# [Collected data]
————

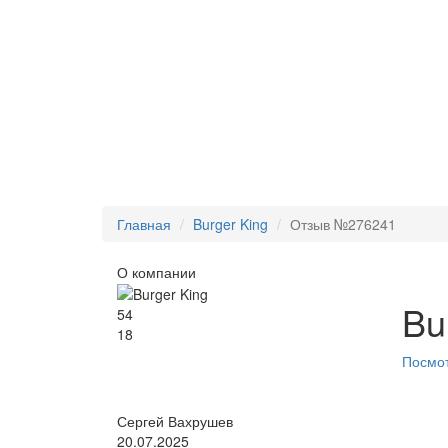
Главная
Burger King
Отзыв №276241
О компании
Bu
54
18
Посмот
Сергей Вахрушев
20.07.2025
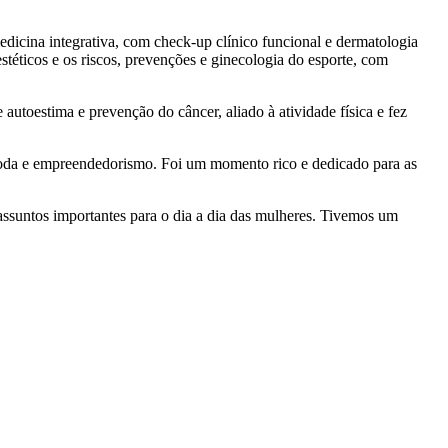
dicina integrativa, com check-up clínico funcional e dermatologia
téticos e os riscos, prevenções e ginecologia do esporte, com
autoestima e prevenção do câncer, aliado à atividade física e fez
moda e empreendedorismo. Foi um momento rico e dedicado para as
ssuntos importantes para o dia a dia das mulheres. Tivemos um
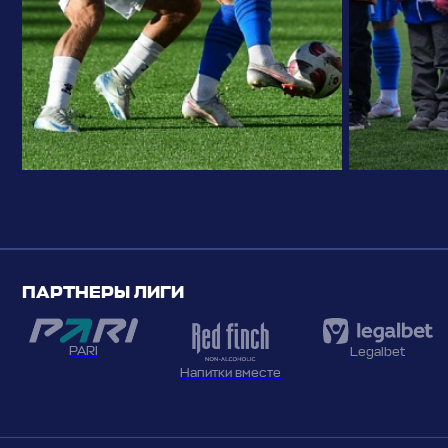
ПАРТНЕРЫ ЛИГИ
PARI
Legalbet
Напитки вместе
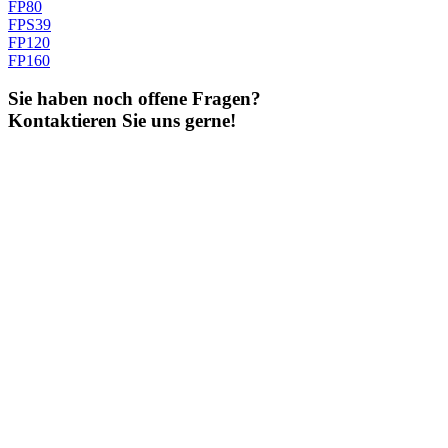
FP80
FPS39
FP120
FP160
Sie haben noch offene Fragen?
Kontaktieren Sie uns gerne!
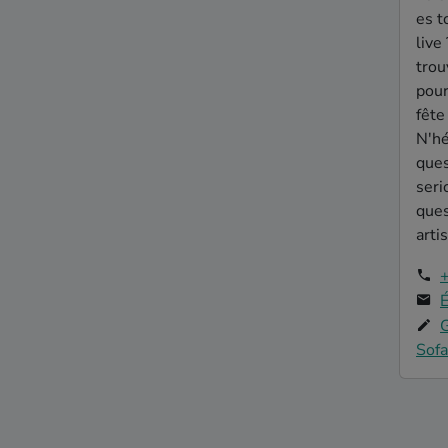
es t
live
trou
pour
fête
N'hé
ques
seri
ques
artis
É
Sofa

————

Can you rewrite all the entries with "Burger King" changed to "Teremok" and everything else left as it is? Leave the pictures out of your answer.

# [PROBLEM SOLUTION]
Главная
Teremok
Отзыв №276241
О компании
Bu
54
18
Посмот
Сергей Вахрушев
20.07.2025
dicina integrativa, com check-up clínico funcional e dermatologia
téticos e os riscos, prevenções e ginecologia do esporte, com
autoestima e prevenção do câncer, aliado à atividade física e fez
moda e empreendedorismo. Foi um momento rico e dedicado para as
ssuntos importantes para o dia a dia das mulheres. Tivemos um
ПАРТНЕРЫ ЛИГИ
PARI
Legalbet
Напитки вместе
FP80
FPS39
FP120
FP160
Sie haben noch offene Fragen?
Kontaktieren Sie uns gerne!
es t
live
trou
pour
fête
N'hé
ques
seri
ques
artis
É
Sofa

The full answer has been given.